About this task:
For the word "worn", count the lines of the listing that contain it and give only the count.

Records to use:
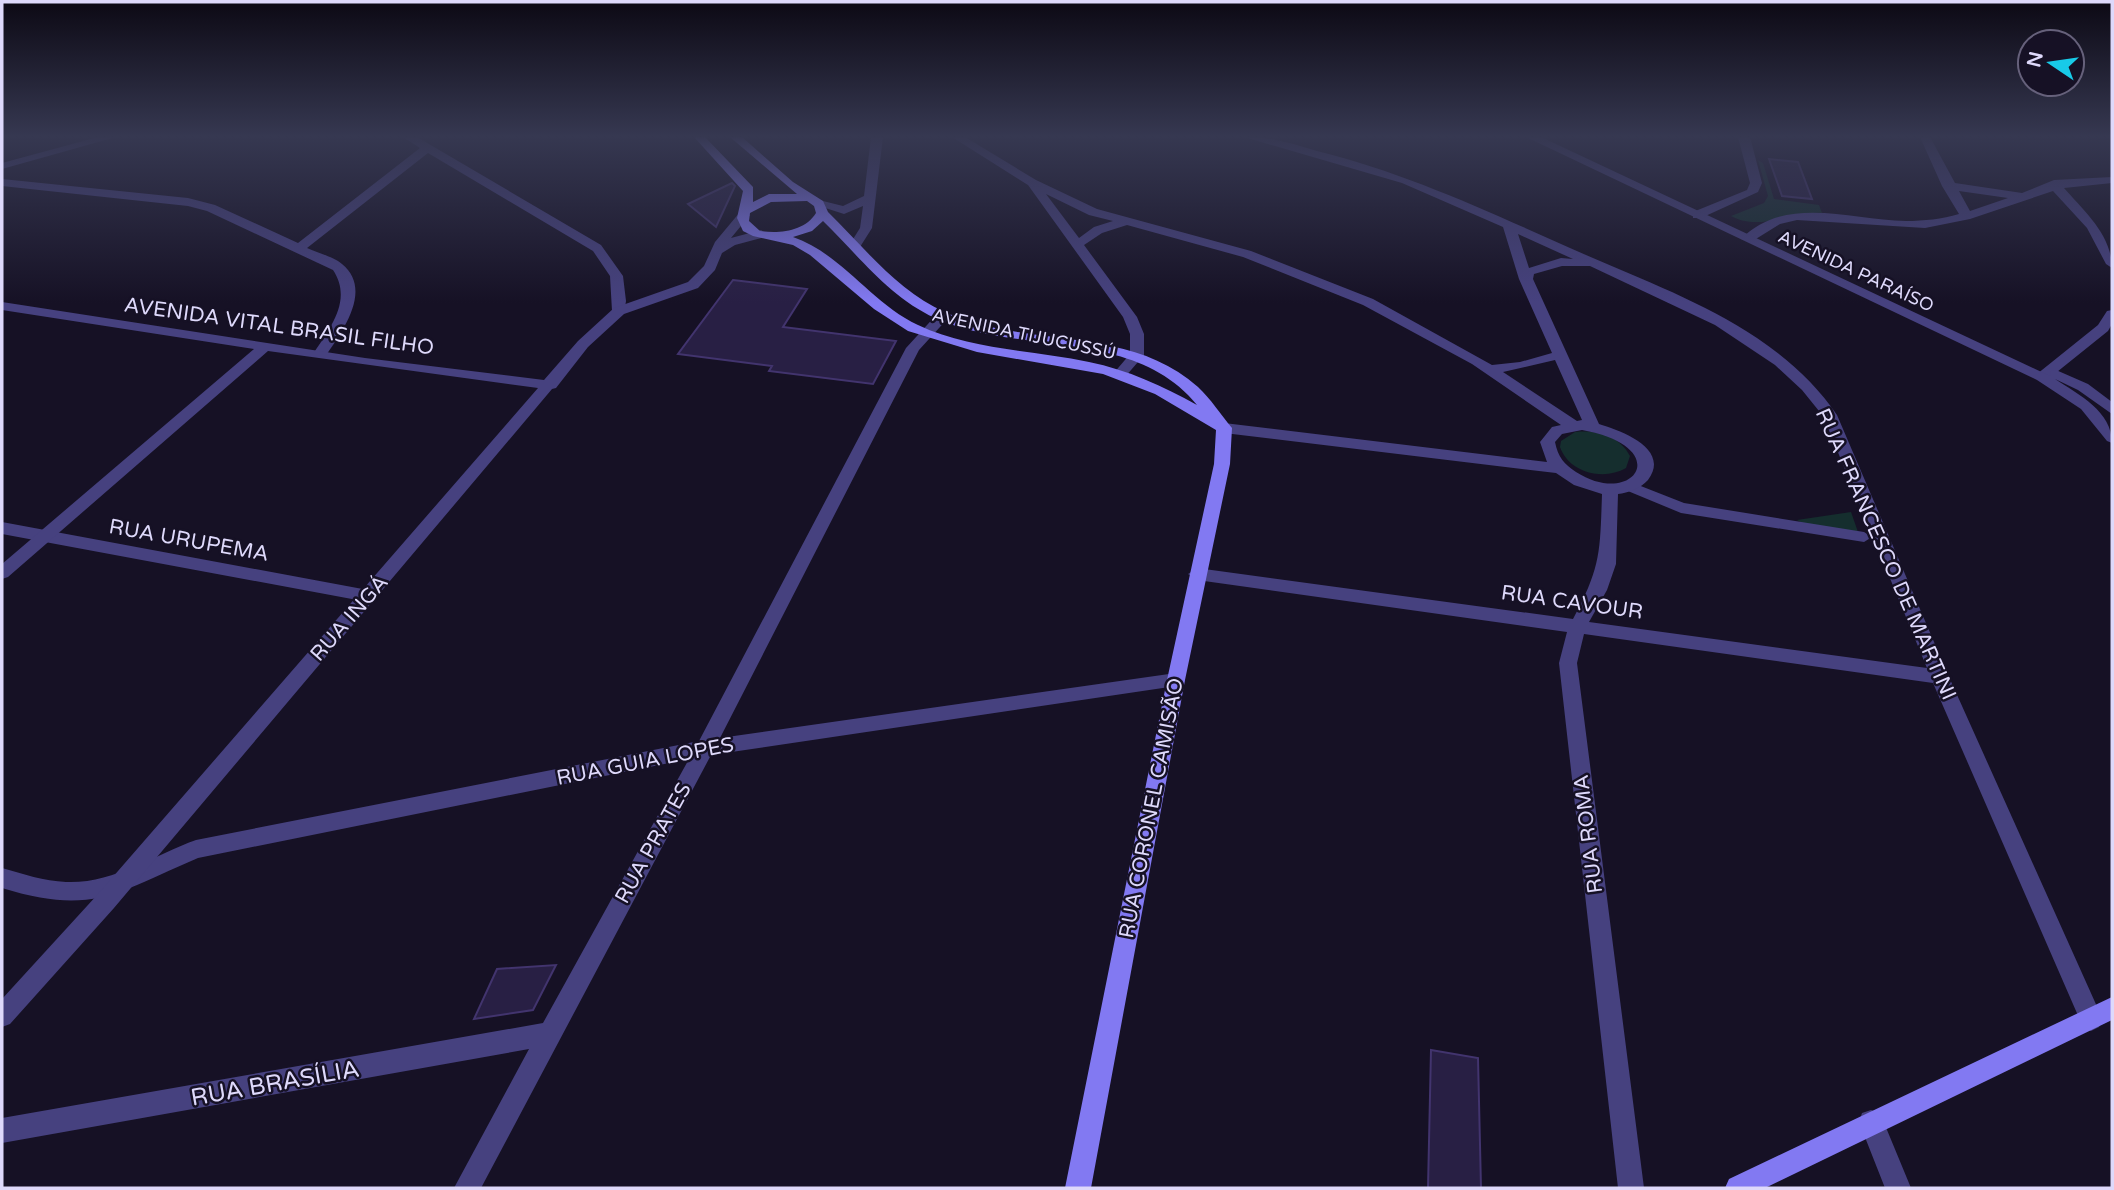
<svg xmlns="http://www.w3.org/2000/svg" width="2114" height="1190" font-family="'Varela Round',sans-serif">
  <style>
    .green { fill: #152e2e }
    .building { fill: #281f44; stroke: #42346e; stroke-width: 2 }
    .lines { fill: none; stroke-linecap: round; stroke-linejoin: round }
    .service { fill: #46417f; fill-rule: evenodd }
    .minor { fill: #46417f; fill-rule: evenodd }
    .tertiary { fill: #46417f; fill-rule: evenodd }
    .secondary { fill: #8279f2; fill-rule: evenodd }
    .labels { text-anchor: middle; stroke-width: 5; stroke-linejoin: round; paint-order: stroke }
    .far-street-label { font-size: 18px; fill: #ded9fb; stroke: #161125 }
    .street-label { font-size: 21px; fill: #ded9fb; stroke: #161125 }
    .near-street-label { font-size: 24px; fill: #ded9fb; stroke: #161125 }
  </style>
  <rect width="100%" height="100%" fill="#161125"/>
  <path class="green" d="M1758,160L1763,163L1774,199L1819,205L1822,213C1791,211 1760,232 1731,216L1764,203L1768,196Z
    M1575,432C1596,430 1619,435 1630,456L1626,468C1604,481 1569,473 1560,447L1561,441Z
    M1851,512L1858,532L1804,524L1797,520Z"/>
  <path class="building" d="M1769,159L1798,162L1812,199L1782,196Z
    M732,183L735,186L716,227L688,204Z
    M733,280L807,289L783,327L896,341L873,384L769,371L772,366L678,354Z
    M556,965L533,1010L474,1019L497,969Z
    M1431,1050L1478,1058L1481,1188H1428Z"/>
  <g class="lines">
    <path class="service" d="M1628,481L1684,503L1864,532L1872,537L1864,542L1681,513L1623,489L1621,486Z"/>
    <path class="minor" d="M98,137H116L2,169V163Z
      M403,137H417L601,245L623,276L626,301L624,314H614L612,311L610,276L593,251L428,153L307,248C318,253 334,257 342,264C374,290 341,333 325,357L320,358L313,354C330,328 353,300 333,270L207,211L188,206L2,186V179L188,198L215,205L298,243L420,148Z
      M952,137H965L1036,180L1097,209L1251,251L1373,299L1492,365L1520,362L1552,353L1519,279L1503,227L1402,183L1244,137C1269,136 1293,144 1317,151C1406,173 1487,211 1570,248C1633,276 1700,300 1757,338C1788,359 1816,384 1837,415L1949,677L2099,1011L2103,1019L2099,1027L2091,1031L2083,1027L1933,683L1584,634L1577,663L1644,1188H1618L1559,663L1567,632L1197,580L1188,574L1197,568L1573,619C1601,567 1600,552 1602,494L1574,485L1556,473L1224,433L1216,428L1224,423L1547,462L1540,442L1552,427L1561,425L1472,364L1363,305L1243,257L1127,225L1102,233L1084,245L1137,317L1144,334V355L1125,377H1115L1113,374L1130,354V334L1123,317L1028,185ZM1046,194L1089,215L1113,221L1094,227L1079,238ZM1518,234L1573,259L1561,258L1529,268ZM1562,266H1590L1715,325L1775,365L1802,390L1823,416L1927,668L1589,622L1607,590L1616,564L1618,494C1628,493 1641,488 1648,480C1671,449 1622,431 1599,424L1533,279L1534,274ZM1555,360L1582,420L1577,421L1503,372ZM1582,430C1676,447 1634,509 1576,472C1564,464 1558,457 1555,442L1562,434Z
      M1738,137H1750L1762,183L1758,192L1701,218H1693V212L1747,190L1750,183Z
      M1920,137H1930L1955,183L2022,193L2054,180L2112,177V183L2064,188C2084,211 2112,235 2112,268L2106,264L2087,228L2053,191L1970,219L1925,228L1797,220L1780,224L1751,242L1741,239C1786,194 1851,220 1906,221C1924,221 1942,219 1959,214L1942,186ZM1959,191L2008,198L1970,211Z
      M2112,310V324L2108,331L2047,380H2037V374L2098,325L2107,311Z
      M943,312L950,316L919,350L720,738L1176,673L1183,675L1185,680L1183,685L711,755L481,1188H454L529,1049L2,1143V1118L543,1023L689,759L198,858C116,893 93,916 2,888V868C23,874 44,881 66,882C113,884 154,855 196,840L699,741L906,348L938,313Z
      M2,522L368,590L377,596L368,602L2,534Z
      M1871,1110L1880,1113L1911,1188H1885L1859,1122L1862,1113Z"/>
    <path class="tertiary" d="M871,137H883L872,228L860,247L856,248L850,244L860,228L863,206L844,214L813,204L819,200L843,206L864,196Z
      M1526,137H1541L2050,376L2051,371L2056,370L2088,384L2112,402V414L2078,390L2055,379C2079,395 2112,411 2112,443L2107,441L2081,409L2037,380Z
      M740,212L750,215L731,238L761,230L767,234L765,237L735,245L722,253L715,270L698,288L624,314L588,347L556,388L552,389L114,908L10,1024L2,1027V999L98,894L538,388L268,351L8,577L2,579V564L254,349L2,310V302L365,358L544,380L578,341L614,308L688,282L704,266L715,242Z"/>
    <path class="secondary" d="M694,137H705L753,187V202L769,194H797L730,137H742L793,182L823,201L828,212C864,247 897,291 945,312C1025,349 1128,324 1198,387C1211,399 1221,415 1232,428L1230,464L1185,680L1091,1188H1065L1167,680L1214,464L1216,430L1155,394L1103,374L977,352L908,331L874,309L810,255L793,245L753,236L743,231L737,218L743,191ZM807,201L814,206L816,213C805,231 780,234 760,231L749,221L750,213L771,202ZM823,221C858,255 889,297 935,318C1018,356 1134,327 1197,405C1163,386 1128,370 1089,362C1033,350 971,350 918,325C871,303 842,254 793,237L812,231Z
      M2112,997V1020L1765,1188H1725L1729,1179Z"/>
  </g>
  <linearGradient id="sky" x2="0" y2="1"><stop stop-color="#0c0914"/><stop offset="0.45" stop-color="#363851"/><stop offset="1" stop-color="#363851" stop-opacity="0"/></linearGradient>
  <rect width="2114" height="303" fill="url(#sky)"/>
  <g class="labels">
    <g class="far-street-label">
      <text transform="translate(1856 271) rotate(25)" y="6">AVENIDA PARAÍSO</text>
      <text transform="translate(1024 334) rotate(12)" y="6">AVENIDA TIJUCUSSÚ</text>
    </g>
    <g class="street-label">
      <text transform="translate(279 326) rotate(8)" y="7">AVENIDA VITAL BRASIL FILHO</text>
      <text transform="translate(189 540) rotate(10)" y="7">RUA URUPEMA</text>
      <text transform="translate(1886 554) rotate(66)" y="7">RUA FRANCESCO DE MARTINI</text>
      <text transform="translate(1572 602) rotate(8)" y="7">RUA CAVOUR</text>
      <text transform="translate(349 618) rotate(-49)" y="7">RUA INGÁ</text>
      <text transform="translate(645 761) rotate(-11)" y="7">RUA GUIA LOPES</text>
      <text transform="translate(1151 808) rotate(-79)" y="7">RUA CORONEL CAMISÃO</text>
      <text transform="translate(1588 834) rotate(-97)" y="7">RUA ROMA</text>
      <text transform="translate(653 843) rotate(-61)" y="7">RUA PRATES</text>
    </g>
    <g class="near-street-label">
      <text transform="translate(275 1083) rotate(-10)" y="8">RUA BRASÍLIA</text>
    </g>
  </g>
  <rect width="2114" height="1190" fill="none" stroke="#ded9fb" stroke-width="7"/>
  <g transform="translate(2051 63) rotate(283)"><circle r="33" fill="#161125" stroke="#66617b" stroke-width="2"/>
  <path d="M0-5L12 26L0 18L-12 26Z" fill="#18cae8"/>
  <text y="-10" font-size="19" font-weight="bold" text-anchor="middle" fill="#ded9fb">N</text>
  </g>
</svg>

* * *

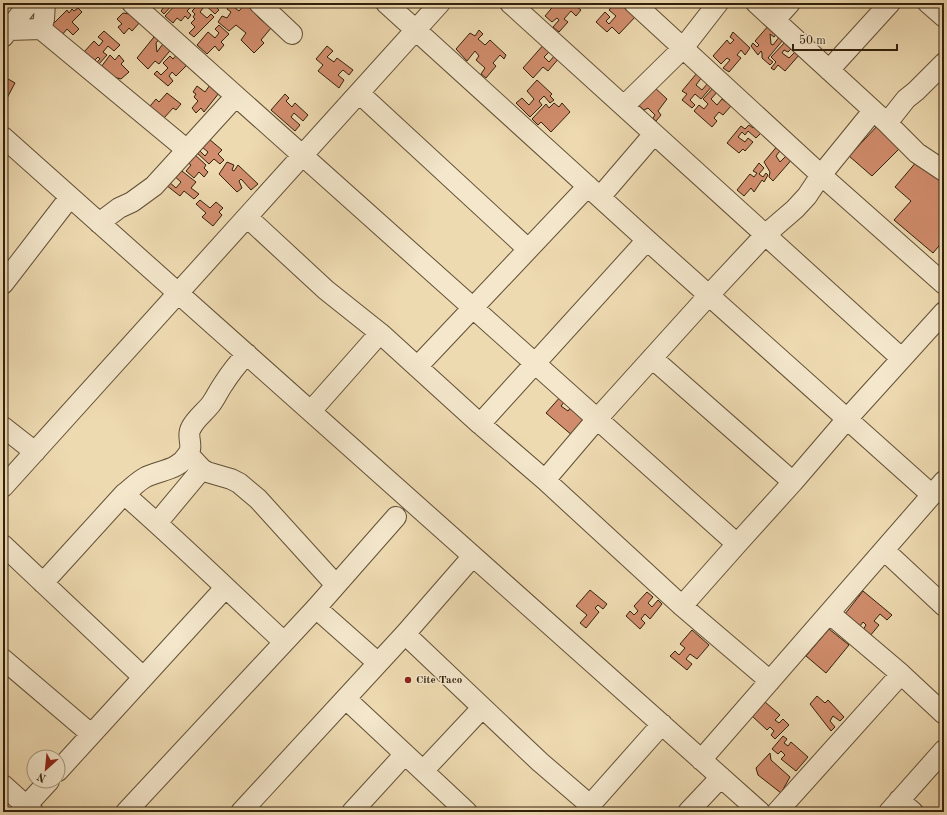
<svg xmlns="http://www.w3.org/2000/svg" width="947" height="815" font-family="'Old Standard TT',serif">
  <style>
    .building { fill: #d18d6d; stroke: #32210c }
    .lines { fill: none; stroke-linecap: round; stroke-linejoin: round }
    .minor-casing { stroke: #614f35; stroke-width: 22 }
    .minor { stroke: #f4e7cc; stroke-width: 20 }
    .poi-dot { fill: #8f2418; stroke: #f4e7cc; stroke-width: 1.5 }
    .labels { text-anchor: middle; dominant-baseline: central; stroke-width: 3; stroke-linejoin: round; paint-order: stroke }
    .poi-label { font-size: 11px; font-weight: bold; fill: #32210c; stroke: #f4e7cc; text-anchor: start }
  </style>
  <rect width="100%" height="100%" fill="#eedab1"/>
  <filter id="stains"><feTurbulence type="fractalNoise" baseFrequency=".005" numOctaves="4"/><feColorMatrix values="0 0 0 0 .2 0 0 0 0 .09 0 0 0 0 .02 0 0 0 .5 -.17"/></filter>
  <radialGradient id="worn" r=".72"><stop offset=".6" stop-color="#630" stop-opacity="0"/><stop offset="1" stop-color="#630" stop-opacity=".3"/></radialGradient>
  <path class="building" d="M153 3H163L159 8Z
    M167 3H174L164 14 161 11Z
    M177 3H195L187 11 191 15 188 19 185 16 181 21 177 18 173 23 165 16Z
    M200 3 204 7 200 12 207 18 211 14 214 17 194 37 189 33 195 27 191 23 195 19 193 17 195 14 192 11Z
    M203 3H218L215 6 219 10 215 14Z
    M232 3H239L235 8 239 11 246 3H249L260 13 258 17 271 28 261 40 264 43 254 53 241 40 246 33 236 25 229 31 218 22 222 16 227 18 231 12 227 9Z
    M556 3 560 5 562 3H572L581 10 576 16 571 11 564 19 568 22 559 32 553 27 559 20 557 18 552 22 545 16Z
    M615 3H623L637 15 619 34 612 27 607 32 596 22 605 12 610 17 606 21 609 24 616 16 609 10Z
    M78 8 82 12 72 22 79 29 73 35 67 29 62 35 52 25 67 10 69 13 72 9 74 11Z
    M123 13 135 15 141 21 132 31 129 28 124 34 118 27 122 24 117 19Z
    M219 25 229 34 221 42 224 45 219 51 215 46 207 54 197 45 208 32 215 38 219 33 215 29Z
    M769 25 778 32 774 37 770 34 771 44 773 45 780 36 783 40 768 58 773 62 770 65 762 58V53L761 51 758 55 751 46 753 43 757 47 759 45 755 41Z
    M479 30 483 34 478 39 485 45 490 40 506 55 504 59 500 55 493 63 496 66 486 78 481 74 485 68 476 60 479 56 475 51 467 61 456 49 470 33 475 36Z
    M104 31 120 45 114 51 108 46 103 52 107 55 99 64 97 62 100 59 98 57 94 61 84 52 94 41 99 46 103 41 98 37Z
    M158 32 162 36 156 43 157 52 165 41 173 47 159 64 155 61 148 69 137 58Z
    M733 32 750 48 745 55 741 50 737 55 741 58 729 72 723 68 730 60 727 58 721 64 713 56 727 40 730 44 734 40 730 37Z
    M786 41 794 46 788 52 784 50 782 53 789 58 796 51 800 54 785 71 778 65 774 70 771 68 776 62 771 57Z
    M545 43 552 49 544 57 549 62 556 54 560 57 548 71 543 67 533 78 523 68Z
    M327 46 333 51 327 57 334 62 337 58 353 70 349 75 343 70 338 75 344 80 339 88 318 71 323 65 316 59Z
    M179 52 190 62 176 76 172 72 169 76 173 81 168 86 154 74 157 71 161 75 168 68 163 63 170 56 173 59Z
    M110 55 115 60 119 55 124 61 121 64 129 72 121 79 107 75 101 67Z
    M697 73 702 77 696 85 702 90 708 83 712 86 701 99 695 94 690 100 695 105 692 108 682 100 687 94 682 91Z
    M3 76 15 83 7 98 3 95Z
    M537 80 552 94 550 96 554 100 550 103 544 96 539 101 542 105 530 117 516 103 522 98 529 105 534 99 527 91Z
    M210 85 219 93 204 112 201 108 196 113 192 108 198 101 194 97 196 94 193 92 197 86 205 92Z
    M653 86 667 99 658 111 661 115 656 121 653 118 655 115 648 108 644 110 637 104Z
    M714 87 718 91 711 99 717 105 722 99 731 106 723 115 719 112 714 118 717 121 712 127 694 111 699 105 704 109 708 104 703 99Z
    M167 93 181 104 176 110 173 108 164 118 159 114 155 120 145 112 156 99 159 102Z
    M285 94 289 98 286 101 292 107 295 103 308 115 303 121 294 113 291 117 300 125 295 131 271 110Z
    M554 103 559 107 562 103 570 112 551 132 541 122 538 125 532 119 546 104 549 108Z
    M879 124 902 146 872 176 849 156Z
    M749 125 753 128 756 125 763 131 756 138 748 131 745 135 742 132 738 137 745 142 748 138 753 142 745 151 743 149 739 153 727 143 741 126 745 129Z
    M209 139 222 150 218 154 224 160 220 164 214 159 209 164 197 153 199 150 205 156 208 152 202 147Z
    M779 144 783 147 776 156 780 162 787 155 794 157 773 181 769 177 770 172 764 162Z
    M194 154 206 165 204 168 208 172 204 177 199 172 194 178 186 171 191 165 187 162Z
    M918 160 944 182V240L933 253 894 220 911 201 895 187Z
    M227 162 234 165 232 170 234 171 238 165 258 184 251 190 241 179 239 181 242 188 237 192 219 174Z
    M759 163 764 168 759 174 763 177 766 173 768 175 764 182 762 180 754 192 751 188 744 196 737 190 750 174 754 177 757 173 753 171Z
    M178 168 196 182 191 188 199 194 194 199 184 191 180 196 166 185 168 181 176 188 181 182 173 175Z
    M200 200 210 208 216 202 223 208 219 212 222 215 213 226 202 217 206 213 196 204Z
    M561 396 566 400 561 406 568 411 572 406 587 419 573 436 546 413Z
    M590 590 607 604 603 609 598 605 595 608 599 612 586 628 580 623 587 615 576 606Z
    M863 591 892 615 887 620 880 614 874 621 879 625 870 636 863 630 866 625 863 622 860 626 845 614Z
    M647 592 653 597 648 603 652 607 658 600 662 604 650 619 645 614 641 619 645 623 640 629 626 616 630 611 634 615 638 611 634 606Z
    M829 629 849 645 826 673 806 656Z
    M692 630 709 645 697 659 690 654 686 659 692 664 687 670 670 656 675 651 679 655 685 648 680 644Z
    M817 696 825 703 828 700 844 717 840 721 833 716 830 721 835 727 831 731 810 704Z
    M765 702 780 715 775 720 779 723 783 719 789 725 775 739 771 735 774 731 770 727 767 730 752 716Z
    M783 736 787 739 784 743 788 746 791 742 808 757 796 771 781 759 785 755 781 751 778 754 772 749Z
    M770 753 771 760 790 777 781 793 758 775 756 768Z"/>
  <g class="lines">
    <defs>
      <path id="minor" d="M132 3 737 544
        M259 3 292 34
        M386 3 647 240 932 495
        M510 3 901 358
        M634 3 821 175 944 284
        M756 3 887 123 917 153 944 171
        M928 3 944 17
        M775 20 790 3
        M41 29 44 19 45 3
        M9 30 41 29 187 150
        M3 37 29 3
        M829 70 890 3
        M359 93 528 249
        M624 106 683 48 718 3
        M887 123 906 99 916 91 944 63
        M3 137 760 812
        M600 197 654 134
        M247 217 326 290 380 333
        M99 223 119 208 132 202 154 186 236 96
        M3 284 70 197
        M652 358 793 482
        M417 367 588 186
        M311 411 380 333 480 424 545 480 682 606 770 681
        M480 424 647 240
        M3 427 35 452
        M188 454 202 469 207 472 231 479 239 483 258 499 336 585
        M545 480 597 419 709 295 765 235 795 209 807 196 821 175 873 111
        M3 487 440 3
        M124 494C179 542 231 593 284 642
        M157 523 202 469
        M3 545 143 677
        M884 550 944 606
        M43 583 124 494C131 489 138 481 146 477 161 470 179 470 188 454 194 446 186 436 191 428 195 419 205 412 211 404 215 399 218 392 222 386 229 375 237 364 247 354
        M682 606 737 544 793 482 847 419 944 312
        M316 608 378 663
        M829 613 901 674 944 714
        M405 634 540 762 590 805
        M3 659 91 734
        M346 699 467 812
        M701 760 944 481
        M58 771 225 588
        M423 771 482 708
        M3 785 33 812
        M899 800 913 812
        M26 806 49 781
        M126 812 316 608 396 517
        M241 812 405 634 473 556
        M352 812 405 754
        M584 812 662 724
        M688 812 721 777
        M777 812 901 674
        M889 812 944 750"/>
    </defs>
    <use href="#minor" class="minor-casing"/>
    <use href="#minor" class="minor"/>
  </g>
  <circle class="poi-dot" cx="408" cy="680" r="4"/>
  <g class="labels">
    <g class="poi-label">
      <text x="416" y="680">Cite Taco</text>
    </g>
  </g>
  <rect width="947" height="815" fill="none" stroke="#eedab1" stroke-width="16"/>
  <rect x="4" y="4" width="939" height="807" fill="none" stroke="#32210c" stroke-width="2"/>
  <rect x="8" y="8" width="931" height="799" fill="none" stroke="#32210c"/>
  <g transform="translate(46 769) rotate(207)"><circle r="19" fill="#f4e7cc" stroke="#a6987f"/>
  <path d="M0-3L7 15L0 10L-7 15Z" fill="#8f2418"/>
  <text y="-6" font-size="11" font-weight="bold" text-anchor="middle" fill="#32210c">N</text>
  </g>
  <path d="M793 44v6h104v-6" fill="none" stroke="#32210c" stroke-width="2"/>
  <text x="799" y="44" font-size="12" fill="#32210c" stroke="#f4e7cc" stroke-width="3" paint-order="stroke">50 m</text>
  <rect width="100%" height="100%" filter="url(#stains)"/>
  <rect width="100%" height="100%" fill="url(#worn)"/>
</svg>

Task answer:
2